Work to complete: Look through the data below and return each line where "TRIANGLE" appears.

Records supplied:
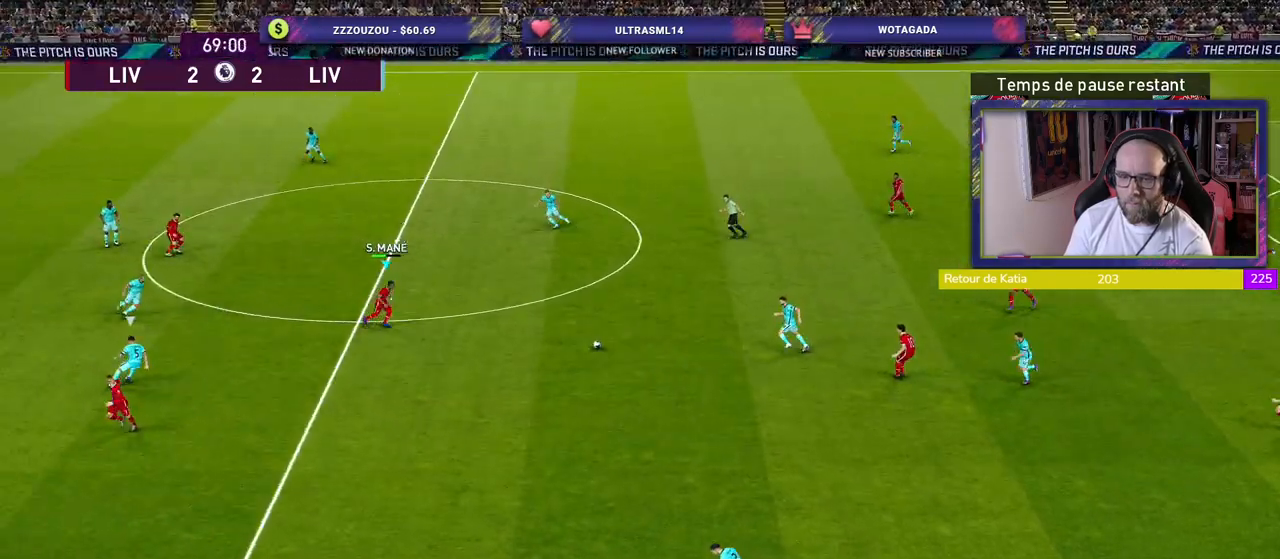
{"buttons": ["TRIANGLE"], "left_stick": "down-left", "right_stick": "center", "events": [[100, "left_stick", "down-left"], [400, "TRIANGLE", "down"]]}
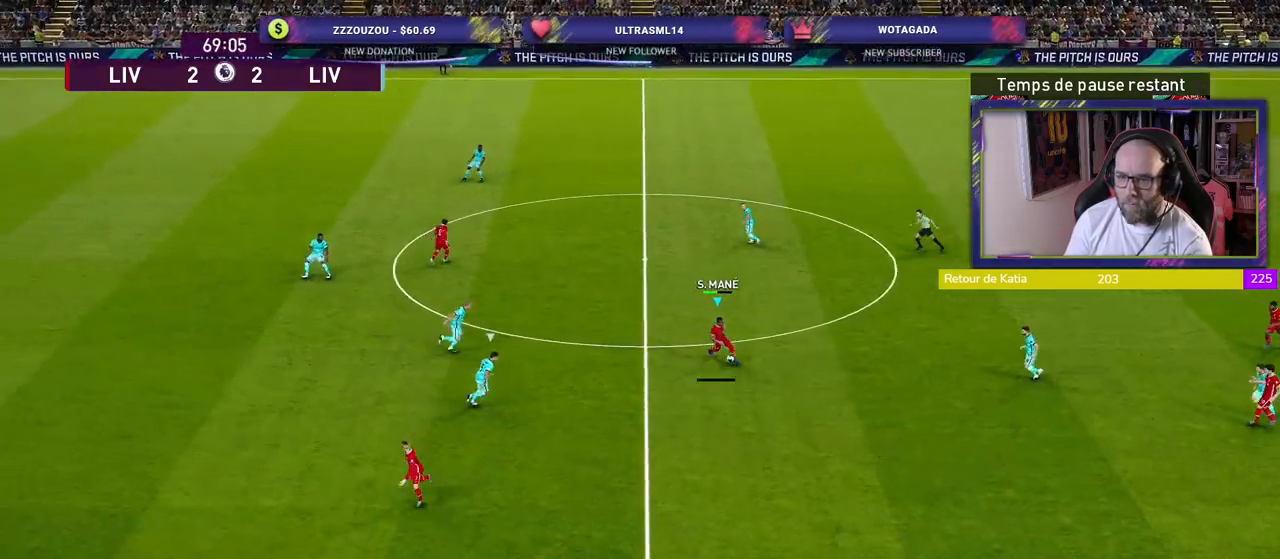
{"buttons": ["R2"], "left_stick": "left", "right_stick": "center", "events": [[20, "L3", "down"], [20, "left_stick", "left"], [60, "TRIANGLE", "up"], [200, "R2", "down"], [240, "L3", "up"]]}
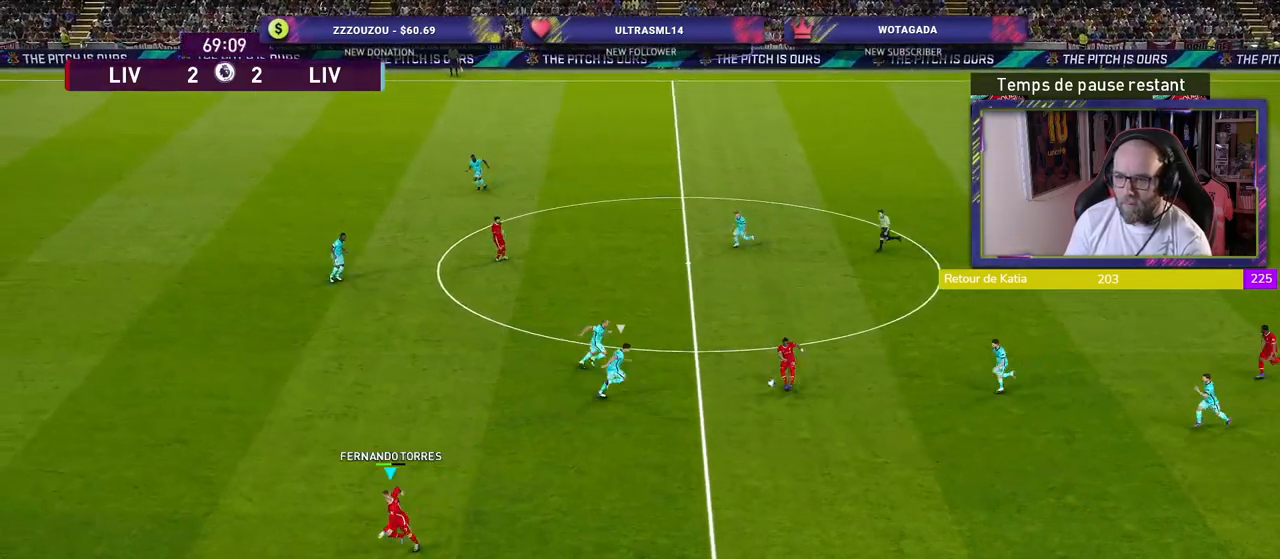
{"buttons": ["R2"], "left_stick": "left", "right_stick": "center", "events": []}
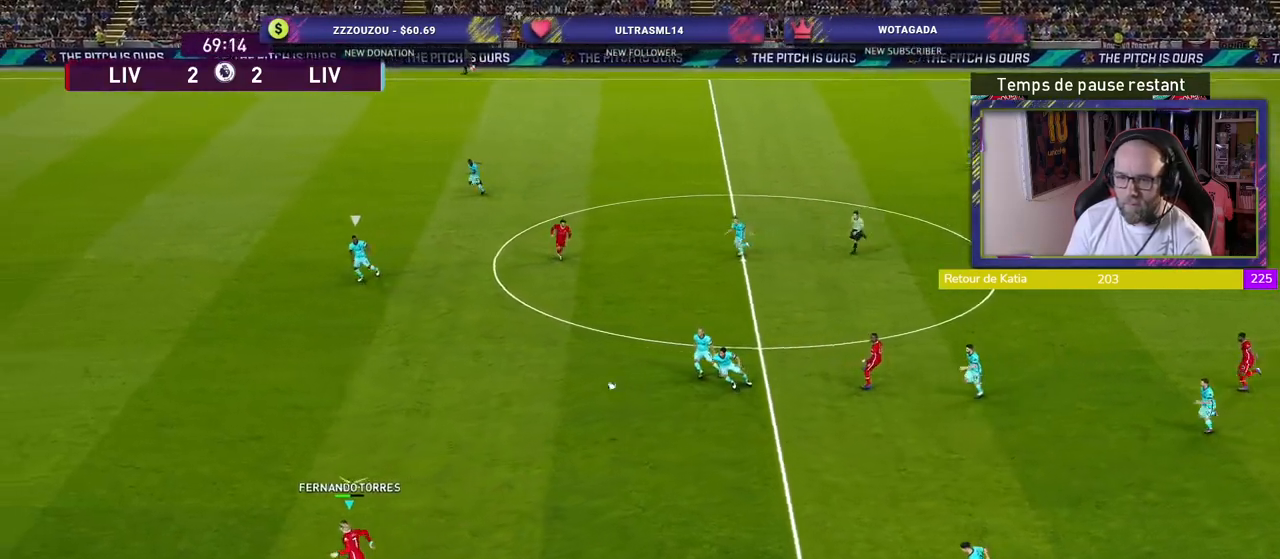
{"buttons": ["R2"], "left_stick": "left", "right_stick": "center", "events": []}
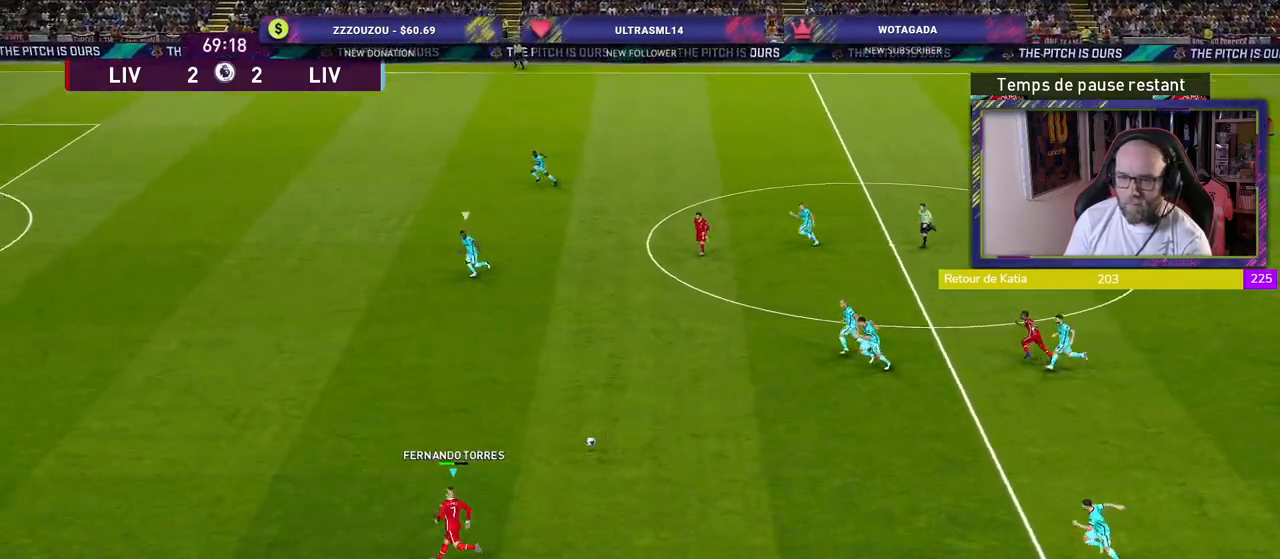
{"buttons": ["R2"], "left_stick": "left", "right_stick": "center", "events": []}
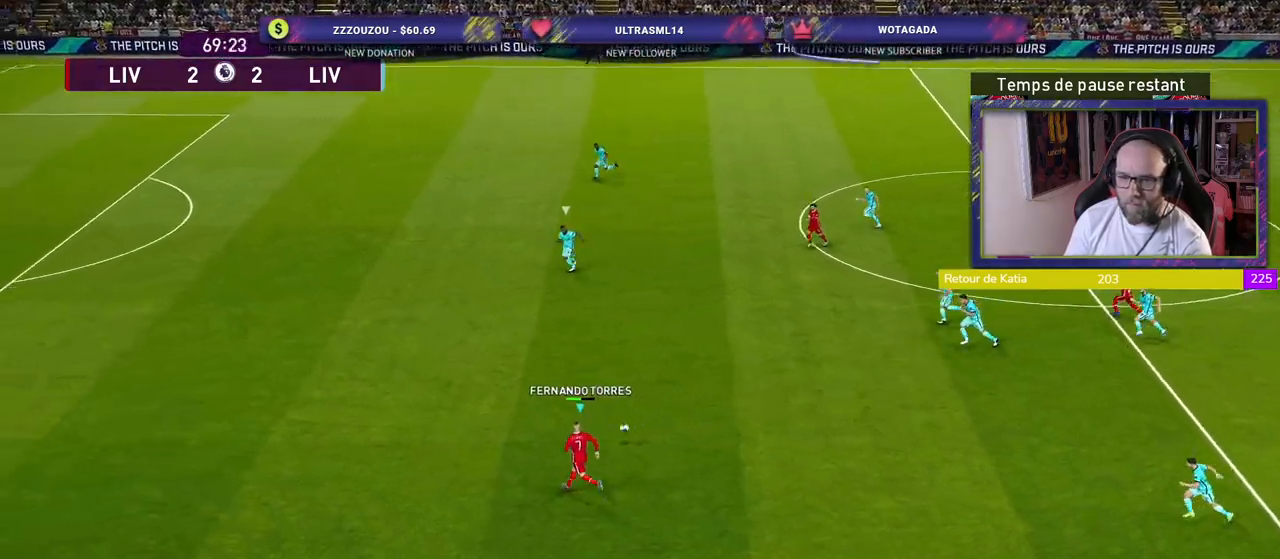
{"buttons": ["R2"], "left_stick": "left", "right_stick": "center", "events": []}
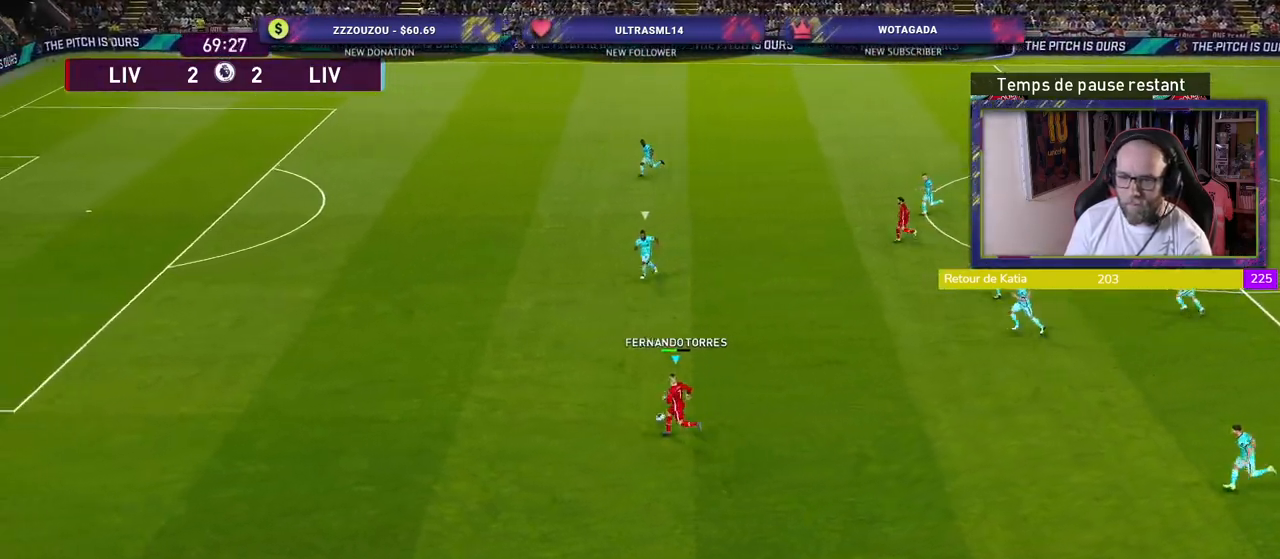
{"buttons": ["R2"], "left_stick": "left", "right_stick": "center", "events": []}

Answer to the exercise:
{"buttons": ["TRIANGLE"], "left_stick": "down-left", "right_stick": "center", "events": [[100, "left_stick", "down-left"], [400, "TRIANGLE", "down"]]}
{"buttons": ["R2"], "left_stick": "left", "right_stick": "center", "events": [[20, "L3", "down"], [20, "left_stick", "left"], [60, "TRIANGLE", "up"], [200, "R2", "down"], [240, "L3", "up"]]}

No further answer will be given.